§ TRY IT
In the entries below, find the line with "right ear: (138, 69)" and print exactly every line from there up to and including the line with "right elbow: (224, 148)", with no other lines.

§ INPUT
——
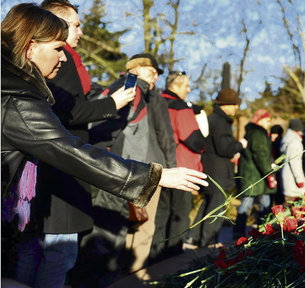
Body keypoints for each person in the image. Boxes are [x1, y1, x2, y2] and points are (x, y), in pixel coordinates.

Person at [1, 4, 207, 288]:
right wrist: (154, 175)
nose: (64, 58)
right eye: (58, 48)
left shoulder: (15, 87)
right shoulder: (18, 98)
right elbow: (69, 150)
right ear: (31, 47)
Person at [78, 53, 177, 283]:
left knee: (123, 225)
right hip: (127, 168)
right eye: (152, 71)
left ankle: (114, 275)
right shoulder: (130, 87)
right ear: (138, 69)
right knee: (116, 227)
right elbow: (109, 126)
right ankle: (107, 277)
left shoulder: (145, 93)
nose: (156, 77)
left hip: (128, 167)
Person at [150, 71, 206, 261]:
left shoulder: (156, 102)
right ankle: (173, 259)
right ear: (175, 85)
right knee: (179, 216)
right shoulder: (180, 107)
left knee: (160, 215)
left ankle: (154, 258)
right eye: (186, 86)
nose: (189, 90)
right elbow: (194, 140)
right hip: (181, 169)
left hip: (159, 167)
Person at [186, 89, 247, 248]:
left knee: (207, 204)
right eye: (234, 104)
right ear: (225, 105)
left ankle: (193, 237)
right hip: (217, 171)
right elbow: (224, 148)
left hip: (211, 170)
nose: (236, 108)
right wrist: (240, 145)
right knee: (217, 207)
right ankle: (208, 242)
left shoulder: (214, 119)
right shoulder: (220, 122)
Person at [233, 109, 277, 238]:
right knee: (261, 204)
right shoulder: (258, 134)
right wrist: (269, 173)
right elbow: (261, 155)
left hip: (251, 174)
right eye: (267, 120)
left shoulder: (250, 132)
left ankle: (240, 231)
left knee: (249, 203)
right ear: (260, 120)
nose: (268, 123)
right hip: (257, 176)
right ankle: (264, 231)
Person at [280, 119, 305, 205]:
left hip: (287, 177)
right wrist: (299, 179)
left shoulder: (286, 139)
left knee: (287, 203)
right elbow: (295, 162)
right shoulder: (295, 142)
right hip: (293, 180)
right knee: (291, 208)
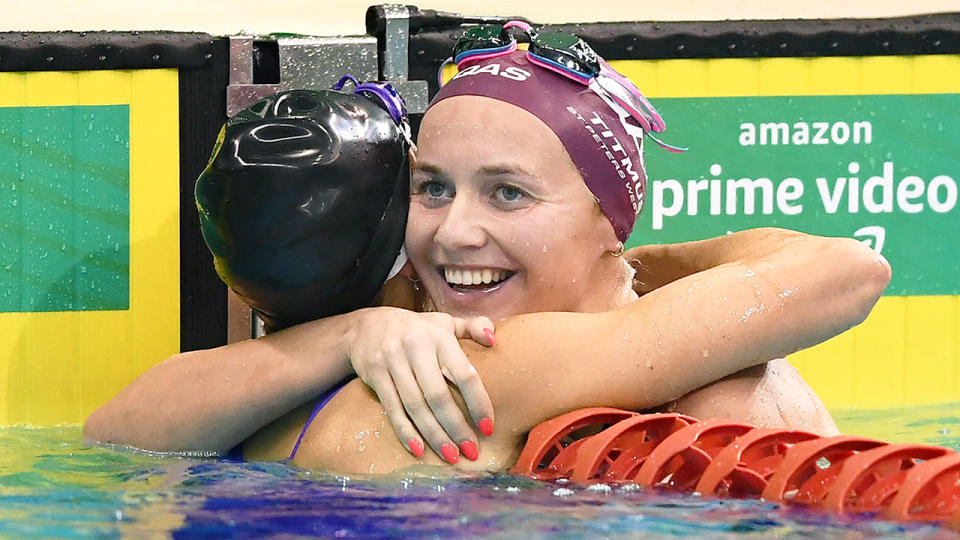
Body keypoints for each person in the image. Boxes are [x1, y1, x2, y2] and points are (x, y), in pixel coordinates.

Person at [84, 25, 890, 473]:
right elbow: (844, 266)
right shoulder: (469, 343)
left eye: (508, 192)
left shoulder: (474, 343)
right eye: (432, 188)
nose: (455, 230)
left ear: (613, 222)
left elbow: (113, 434)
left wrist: (640, 260)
——
§ EXERCISE SOLUTION
right ear: (138, 69)
right knee: (116, 227)
right elbow: (109, 126)
right ankle: (107, 277)
left shoulder: (145, 93)
nose: (156, 77)
left hip: (128, 167)
Person at [150, 71, 206, 261]:
left shoulder: (156, 102)
right ankle: (173, 259)
right ear: (175, 85)
right knee: (179, 216)
right shoulder: (180, 107)
left knee: (160, 215)
left ankle: (154, 258)
right eye: (186, 86)
nose: (189, 90)
right elbow: (194, 140)
right hip: (181, 169)
left hip: (159, 167)
Person at [186, 89, 247, 248]:
left knee: (207, 204)
right eye: (234, 104)
right ear: (225, 105)
left ankle: (193, 237)
right hip: (217, 171)
right elbow: (224, 148)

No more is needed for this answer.